Question

How do you write the equation $y-1=\dfrac{5}{6}\left( x-4 \right)$ in its standard form?

Answer 1

Hint: We start solving the problem by recalling the fact that the slope point form of equation of line is $y-{{y}_{1}}=m\left( x-{{x}_{1}} \right)$ which resembles the given equation. We then recall the fact that the standard form of equation of a line is $ax+by+c=0$ to proceed through the problem. We then make the necessary calculations involving multiplication, addition and subtraction operations to get the required answer for the given problem.

Complete step by step answer:
According to the problem, we are asked to write the equation $y-1=\dfrac{5}{6}\left( x-4 \right)$ in its standard form.
We have given the equation as $y-1=\dfrac{5}{6}\left( x-4 \right)$.

We can see that the given equation resembles the form $y-{{y}_{1}}=m\left( x-{{x}_{1}} \right)$ which is slope point form of equation of a line.
We know that the standard form of the equation of a line is $ax+by+c=0$. Let us convert the given equation into this form.
We have $y-1=\dfrac{5}{6}\left( x-4 \right)$.
$\Rightarrow 6\left( y-1 \right)=5\left( x-4 \right)$.
$\Rightarrow 6y-6=5x-20$.
\[\Rightarrow 5x-20-6y+6=0\].
\[\Rightarrow 5x-6y-14=0\].
So, we have found the standard form of the given equation $y-1=\dfrac{5}{6}\left( x-4 \right)$ as $5x-6y-14=0$.

$\therefore $ The standard form of the given equation $y-1=\dfrac{5}{6}\left( x-4 \right)$ is $5x-6y-14=0$.

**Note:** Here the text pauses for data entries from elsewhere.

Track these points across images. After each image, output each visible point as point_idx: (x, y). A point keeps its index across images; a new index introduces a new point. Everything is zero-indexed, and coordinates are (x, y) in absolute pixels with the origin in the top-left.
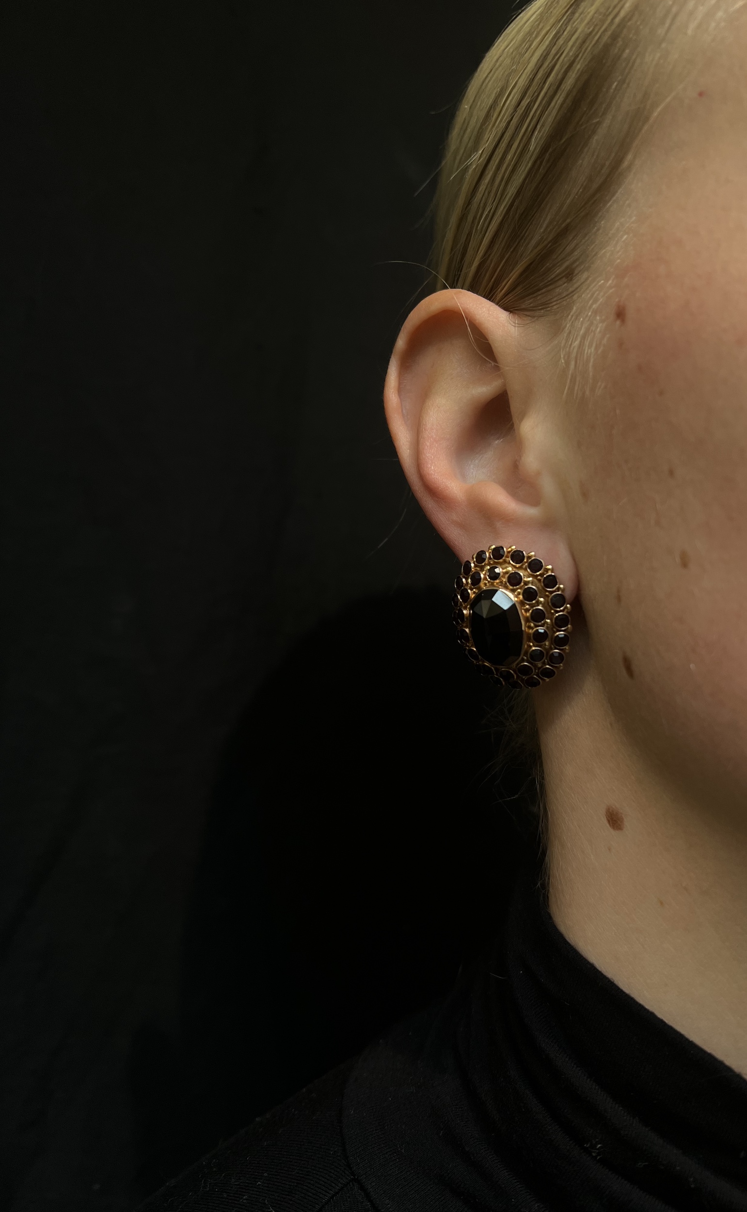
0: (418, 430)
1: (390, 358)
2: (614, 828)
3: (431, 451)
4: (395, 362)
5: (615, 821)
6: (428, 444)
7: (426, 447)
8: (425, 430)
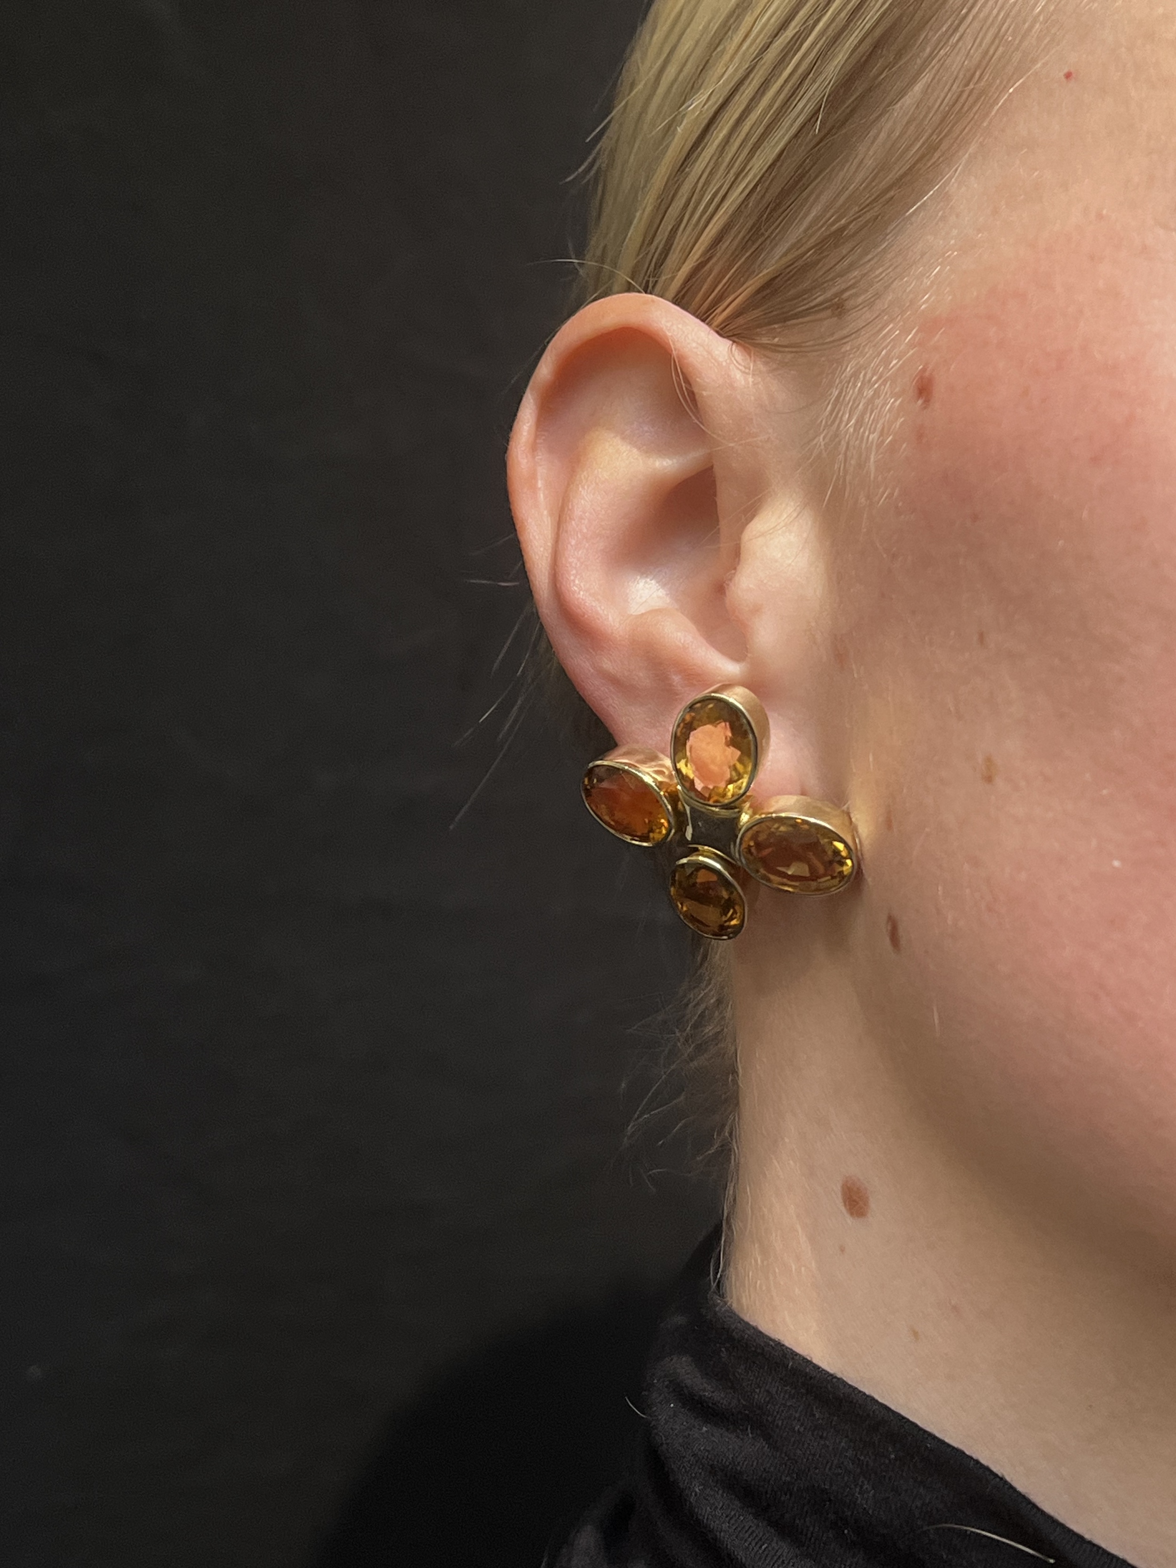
0: (560, 517)
1: (524, 393)
2: (852, 1214)
3: (576, 553)
4: (532, 401)
5: (854, 1201)
6: (573, 542)
7: (569, 546)
8: (570, 518)
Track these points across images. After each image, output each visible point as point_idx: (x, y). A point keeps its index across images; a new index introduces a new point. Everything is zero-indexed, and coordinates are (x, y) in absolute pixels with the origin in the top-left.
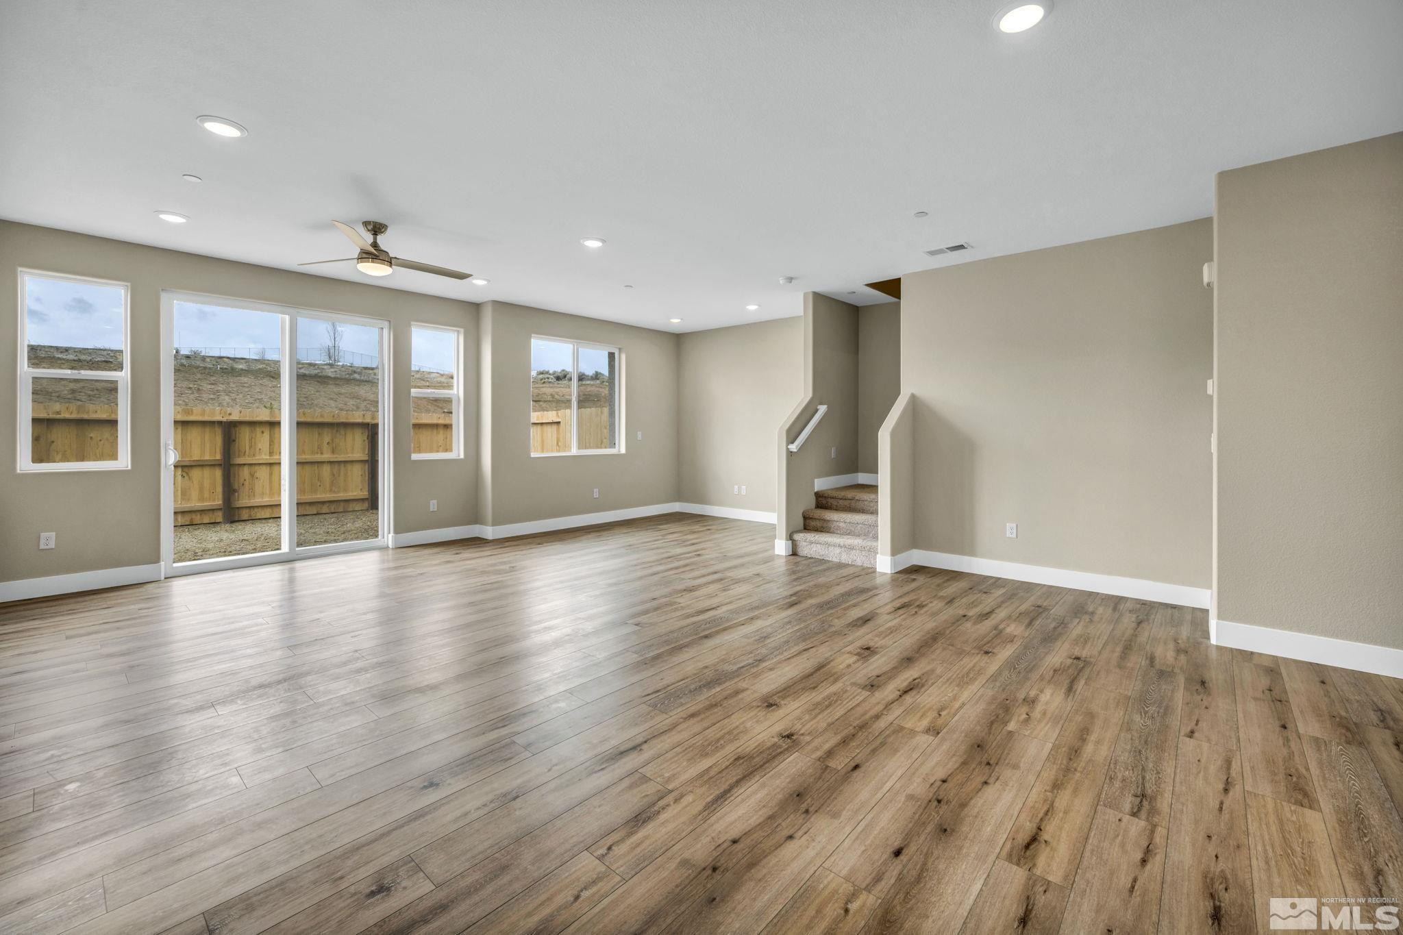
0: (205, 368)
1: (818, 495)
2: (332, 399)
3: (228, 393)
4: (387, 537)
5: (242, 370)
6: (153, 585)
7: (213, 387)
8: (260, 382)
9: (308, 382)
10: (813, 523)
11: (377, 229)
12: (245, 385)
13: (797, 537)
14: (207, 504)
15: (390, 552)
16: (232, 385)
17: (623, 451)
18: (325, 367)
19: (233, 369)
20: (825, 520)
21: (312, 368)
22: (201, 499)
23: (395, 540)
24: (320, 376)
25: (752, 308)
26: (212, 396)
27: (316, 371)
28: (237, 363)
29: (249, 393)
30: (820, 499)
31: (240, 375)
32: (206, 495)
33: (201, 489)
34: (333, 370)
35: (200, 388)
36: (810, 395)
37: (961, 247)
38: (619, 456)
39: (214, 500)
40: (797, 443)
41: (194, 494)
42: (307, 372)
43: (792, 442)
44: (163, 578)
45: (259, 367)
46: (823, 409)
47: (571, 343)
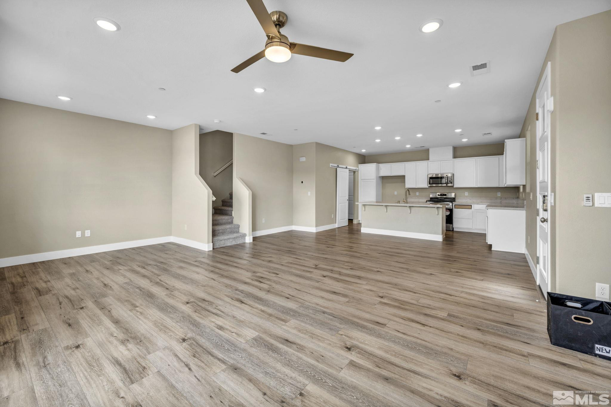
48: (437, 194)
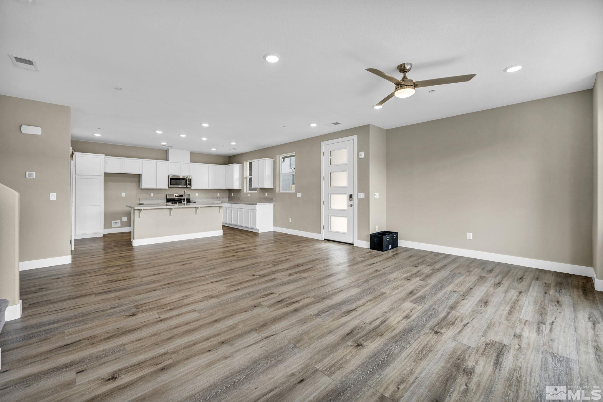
48: (174, 195)
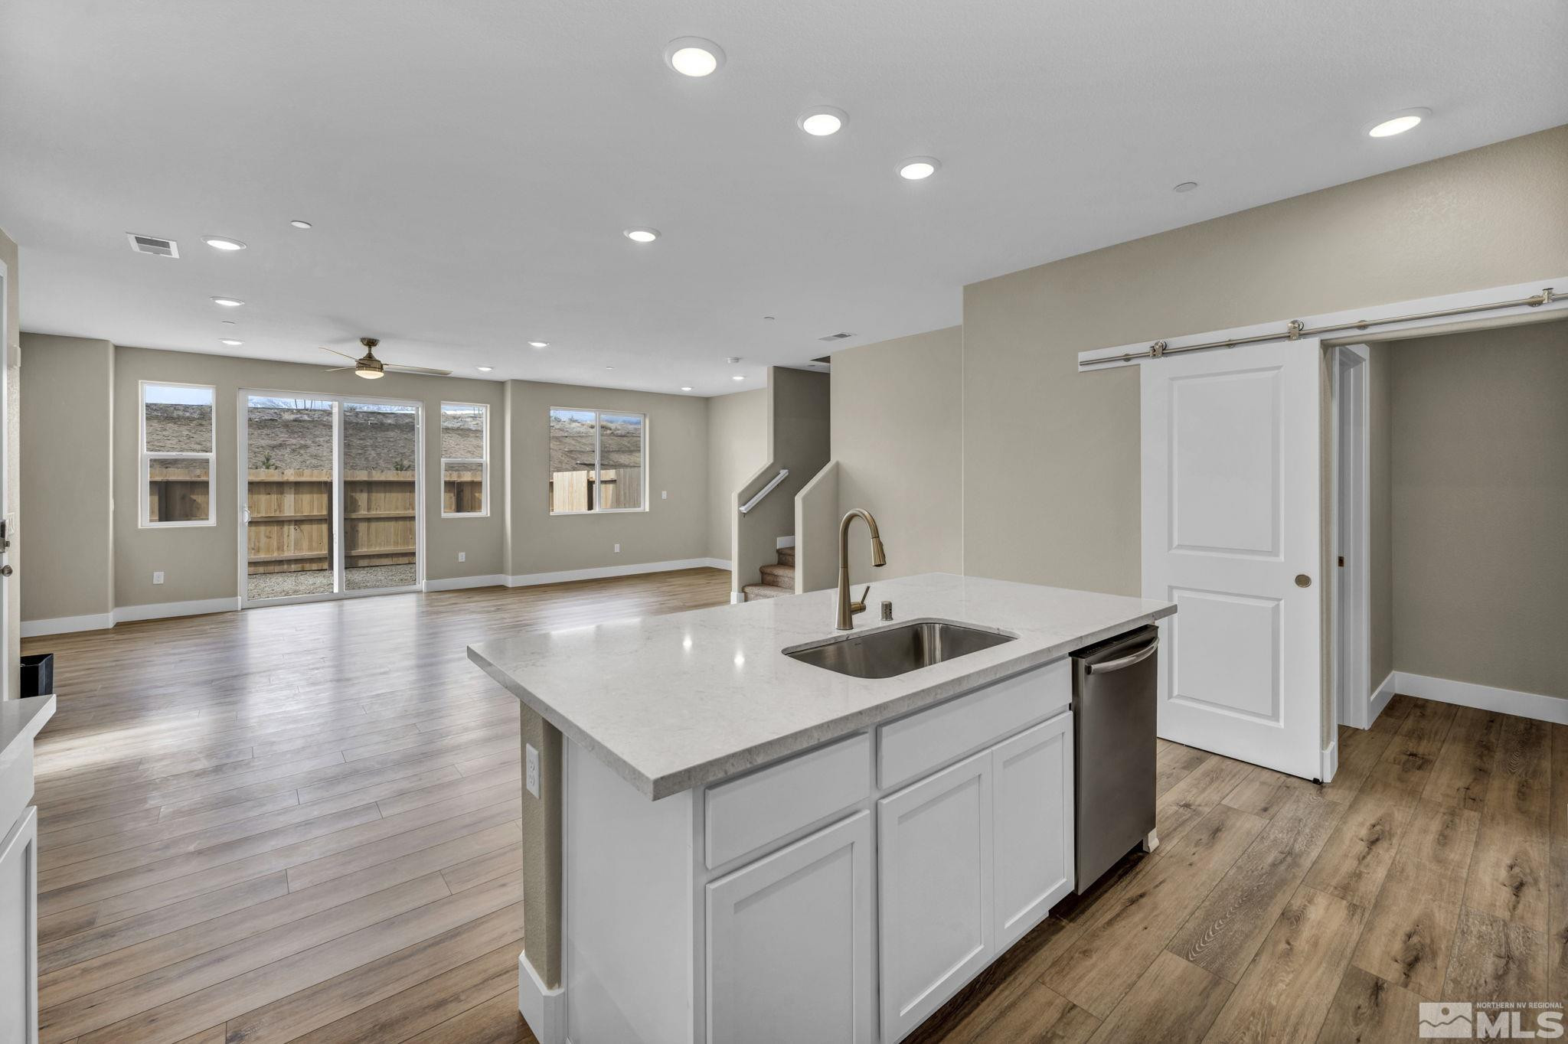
0: (357, 423)
1: (780, 552)
2: (469, 452)
3: (374, 447)
4: (422, 584)
5: (390, 424)
6: (230, 613)
7: (362, 442)
8: (405, 436)
9: (450, 435)
10: (769, 578)
11: (371, 343)
12: (391, 440)
13: (748, 590)
14: (315, 553)
15: (424, 595)
16: (379, 440)
17: (647, 510)
18: (469, 420)
19: (382, 424)
20: (777, 576)
21: (455, 420)
22: (310, 549)
23: (427, 585)
24: (462, 429)
25: (738, 378)
26: (360, 451)
27: (459, 424)
28: (387, 417)
29: (394, 447)
30: (781, 556)
31: (388, 430)
32: (314, 544)
33: (311, 540)
34: (475, 423)
35: (351, 443)
36: (771, 461)
37: (842, 336)
38: (644, 513)
39: (321, 550)
40: (746, 506)
41: (305, 544)
42: (450, 426)
43: (744, 505)
44: (239, 608)
45: (407, 421)
46: (784, 473)
47: (594, 412)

Note: Whenever we get this type of problem, we first try to find what does the given equation represent to proceed through the solution. We can also convert the given equation of line to the slope form of the line which is $y=mx+c$. We should not make calculation mistakes while solving this type of problem. Similarly, we can expect problems to convert the given equation of line $5x+4y=40$ to the intercept form.